Je te hais je m’en veux

Je te hais je m’en veux
Tuesday 20 October 2009

Chère Alice,

Merci pour votre engagement, pour la compréhension que vous restituez avec une extrême justesse de l’enfant maltraité et merci pour cet espace que vous avez créé et au sein duquel chacun peut venir se blottir.

De mon enfance je n’ai gardé que l’horreur, la peur et la solitude.
J’ai grandi dans un environnement familial hostile, violent, austère, aride, avec une mère omniprésente et qui continue toujours à m’asphyxier.
Mes parents étaient des immigrés et nous avons vécu dans une grande pauvreté. Isolés du reste de la famille paternelle et maternelle qui vivait dans leur pays d’origine. La survie était assurée par une gestion austère et millimétrée des ressources du foyer. Mon père ne travaillait pas, l’argent venait principalement de l’aide sociale et des travaux ménagers que ma mère effectuait « au noir ». Pourtant ils ont eu 5 enfants. Malgré la promiscuité, malgré le manque de perspectives, malgré le manque de ressources et malgré le cruel manque d’amour. D’abord entre mes parents (union d’un mariage « arrangé » grand mère maternelle qui a « donné » sa fille) et ensuite entre chacun des membres de la famille car personne ne nous a appris à nous aimer. Les fêtes familiales consistaient en de sinistres simulacres de cohésion et d’unité. Je n’ai jamais su trouver ma place dans cette famille et très tôt vers 5 ans j’ai compris que mes parents allaient me brimer pour le reste de ma vie. J’ai compris que tout ce qu »ils voulaient c’était me casser, me plier de la même manière que la vie, la tradition et culture dont ils étaient issus les avait écrasés et transformés en machines à violence. Alors il y avait les coups, les humiliations, les menaces, les coups du grand frère, les astreintes ménagères, les cris, le bruit, la promiscuité, l’incertitude de l’avenir et cette mère toujours envahissante.
Les sorties à l’extérieur étaient rigoureusement soumises à l’approbation de ma mère. Tout passait sous son contrôle. Le jour de la douche (une seule fois par semaine, le nombre de serviettes de la semaine, les vêtements « autorisés », les visites chez le médecin, etc.) Mon père lui ne faisait rien sauf nous battre, nous insulter, nous humilier, décider des programmes de la télé (les siens: foot, politique et documentaires de guerre, il adorait hitler…) Très tôt j’ai dû m’occuper des derniers, « écouter » les plaintes quotidiennes de ma mère, ses malheurs, ses frustrations, ses angoisses, rédiger les courriers, effectuer les démarches administratives (mes parents ne maîtrisaient que peu la langue) et en plus je devais suivre l’école qui heureusement était le seul endroit où je pouvais exister et oublier ma misère affective. Je n’avais aucun droit. Seulement des obligations. Le pire c’est qu’ aujourd’hui encore j’ai l’impression que ça ne s’est jamais arrêter. Malgré toute la haine que j’ai pour eux je ne peux que m’en vouloir. Ma colère est toujours vécue sur le mode de la culpabilité. Je leur en veux mais je sais qu’ils ont été malheureux eux mêmes (ma mère particulièrement) et ils me font presque plus de peine que ne je peux en avoir pour moi même.

§ **CONSIGNE 1**
Les affirmations (a), (b) et (c) sont-elles conformes au témoignage ci-dessus ? Répondez par oui ou par non et citez à l'identique les mots du témoignage qui tranchent : (a) La famille comptait cinq enfants. (b) Le père faisait vivre le foyer grâce à son travail. (c) L'école offrait un endroit où exister.

§ **SUPPORT DE TRAVAIL**
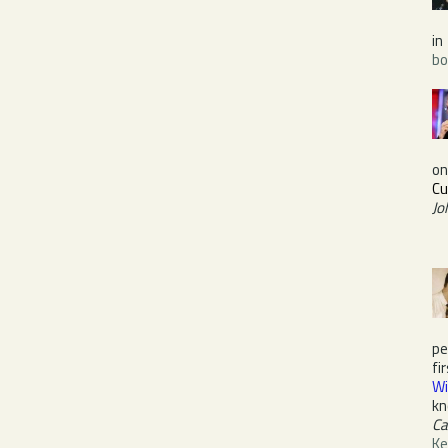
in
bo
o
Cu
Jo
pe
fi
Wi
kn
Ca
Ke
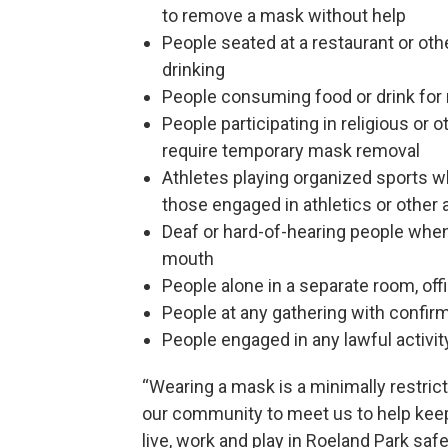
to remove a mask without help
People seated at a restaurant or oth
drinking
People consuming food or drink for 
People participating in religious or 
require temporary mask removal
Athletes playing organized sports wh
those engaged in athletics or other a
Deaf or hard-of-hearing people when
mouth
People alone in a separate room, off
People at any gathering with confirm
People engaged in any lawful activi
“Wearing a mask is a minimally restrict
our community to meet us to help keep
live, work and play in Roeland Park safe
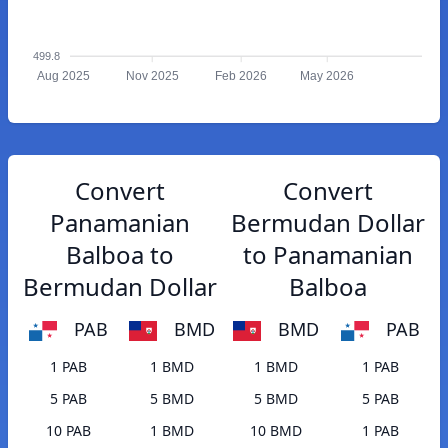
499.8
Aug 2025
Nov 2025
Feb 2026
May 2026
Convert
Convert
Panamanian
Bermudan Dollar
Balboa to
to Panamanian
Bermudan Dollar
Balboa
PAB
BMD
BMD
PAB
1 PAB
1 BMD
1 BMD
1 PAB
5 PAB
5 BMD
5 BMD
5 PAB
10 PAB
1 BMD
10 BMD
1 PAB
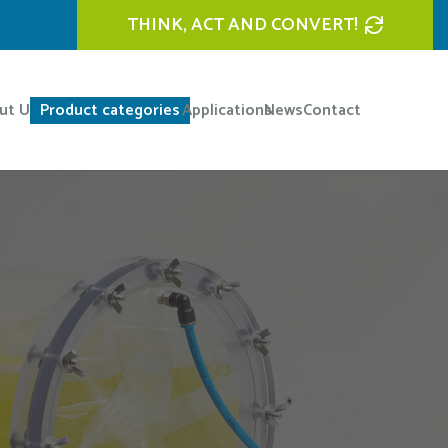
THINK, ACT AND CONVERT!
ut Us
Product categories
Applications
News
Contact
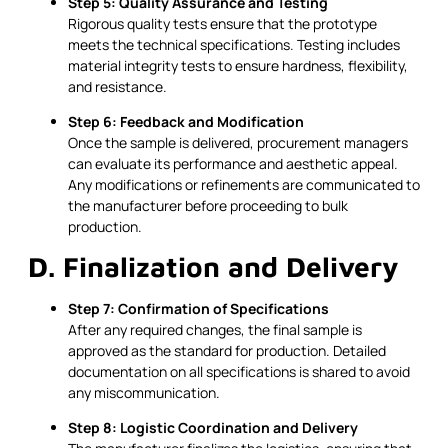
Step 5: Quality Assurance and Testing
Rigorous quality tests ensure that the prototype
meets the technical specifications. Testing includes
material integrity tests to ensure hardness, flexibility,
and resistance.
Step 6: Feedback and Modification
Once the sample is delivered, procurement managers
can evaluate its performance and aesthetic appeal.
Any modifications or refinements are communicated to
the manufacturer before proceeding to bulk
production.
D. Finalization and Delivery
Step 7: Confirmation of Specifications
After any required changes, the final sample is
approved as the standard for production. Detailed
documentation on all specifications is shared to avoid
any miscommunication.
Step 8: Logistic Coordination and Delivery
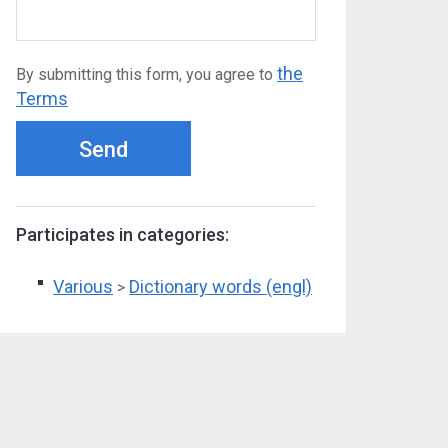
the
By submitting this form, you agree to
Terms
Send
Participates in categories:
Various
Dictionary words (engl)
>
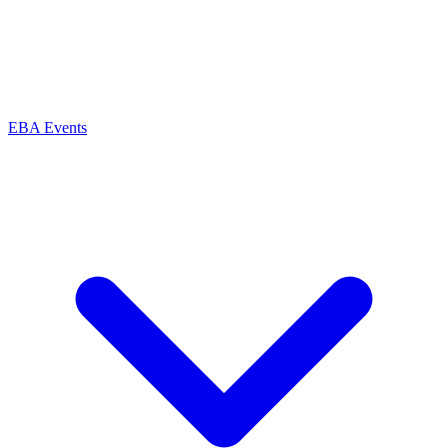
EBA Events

* * *

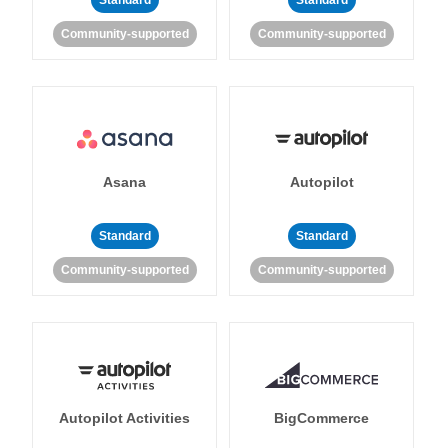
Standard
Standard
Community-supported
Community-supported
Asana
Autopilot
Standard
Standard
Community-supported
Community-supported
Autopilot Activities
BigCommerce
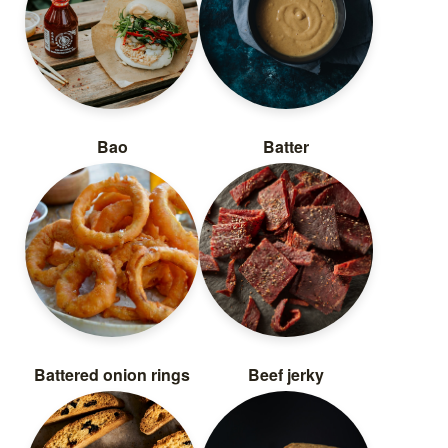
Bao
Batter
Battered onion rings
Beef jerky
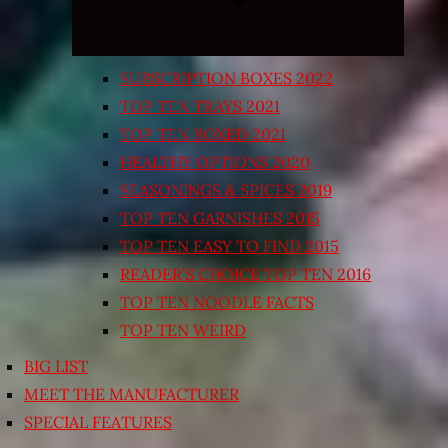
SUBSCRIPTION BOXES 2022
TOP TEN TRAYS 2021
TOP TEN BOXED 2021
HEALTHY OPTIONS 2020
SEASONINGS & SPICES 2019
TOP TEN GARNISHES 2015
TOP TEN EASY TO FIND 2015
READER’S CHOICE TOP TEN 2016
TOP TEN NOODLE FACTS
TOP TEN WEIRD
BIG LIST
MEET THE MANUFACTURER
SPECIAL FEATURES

§ **CONSIGNE 2**
Transformez en liste numérotée les lignes de la liste ci-dessus, de la ligne qui contient « to remove a mask without help » jusqu'à celle qui contient « Step 8: Logistic Coordination and Delivery », ces deux lignes comprises, sans les lignes vides. Omettez les images dans votre réponse.

§ **RÉPONSE 1**
(a) Oui : « Pourtant ils ont eu 5 enfants. »
(b) Non : « Mon père ne travaillait pas »
(c) Oui : « l’école qui heureusement était le seul endroit où je pouvais exister et oublier ma misère affective »

§ **RÉPONSE 2**
1. to remove a mask without help
2. People seated at a restaurant or oth
3. drinking
4. People consuming food or drink for 
5. People participating in religious or 
6. require temporary mask removal
7. Athletes playing organized sports wh
8. those engaged in athletics or other a
9. Deaf or hard-of-hearing people when
10. mouth
11. People alone in a separate room, off
12. People at any gathering with confirm
13. People engaged in any lawful activi
14. “Wearing a mask is a minimally restrict
15. our community to meet us to help keep
16. live, work and play in Roeland Park safe
17. 499.8
18. Aug 2025
19. Nov 2025
20. Feb 2026
21. May 2026
22. Convert
23. Convert
24. Panamanian
25. Bermudan Dollar
26. Balboa to
27. to Panamanian
28. Bermudan Dollar
29. Balboa
30. PAB
31. BMD
32. BMD
33. PAB
34. 1 PAB
35. 1 BMD
36. 1 BMD
37. 1 PAB
38. 5 PAB
39. 5 BMD
40. 5 BMD
41. 5 PAB
42. 10 PAB
43. 1 BMD
44. 10 BMD
45. 1 PAB
46. THINK, ACT AND CONVERT!
47. ut Us
48. Product categories
49. Applications
50. News
51. Contact
52. Step 5: Quality Assurance and Testing
53. Rigorous quality tests ensure that the prototype
54. meets the technical specifications. Testing includes
55. material integrity tests to ensure hardness, flexibility,
56. and resistance.
57. Step 6: Feedback and Modification
58. Once the sample is delivered, procurement managers
59. can evaluate its performance and aesthetic appeal.
60. Any modifications or refinements are communicated to
61. the manufacturer before proceeding to bulk
62. production.
63. D. Finalization and Delivery
64. Step 7: Confirmation of Specifications
65. After any required changes, the final sample is
66. approved as the standard for production. Detailed
67. documentation on all specifications is shared to avoid
68. any miscommunication.
69. Step 8: Logistic Coordination and Delivery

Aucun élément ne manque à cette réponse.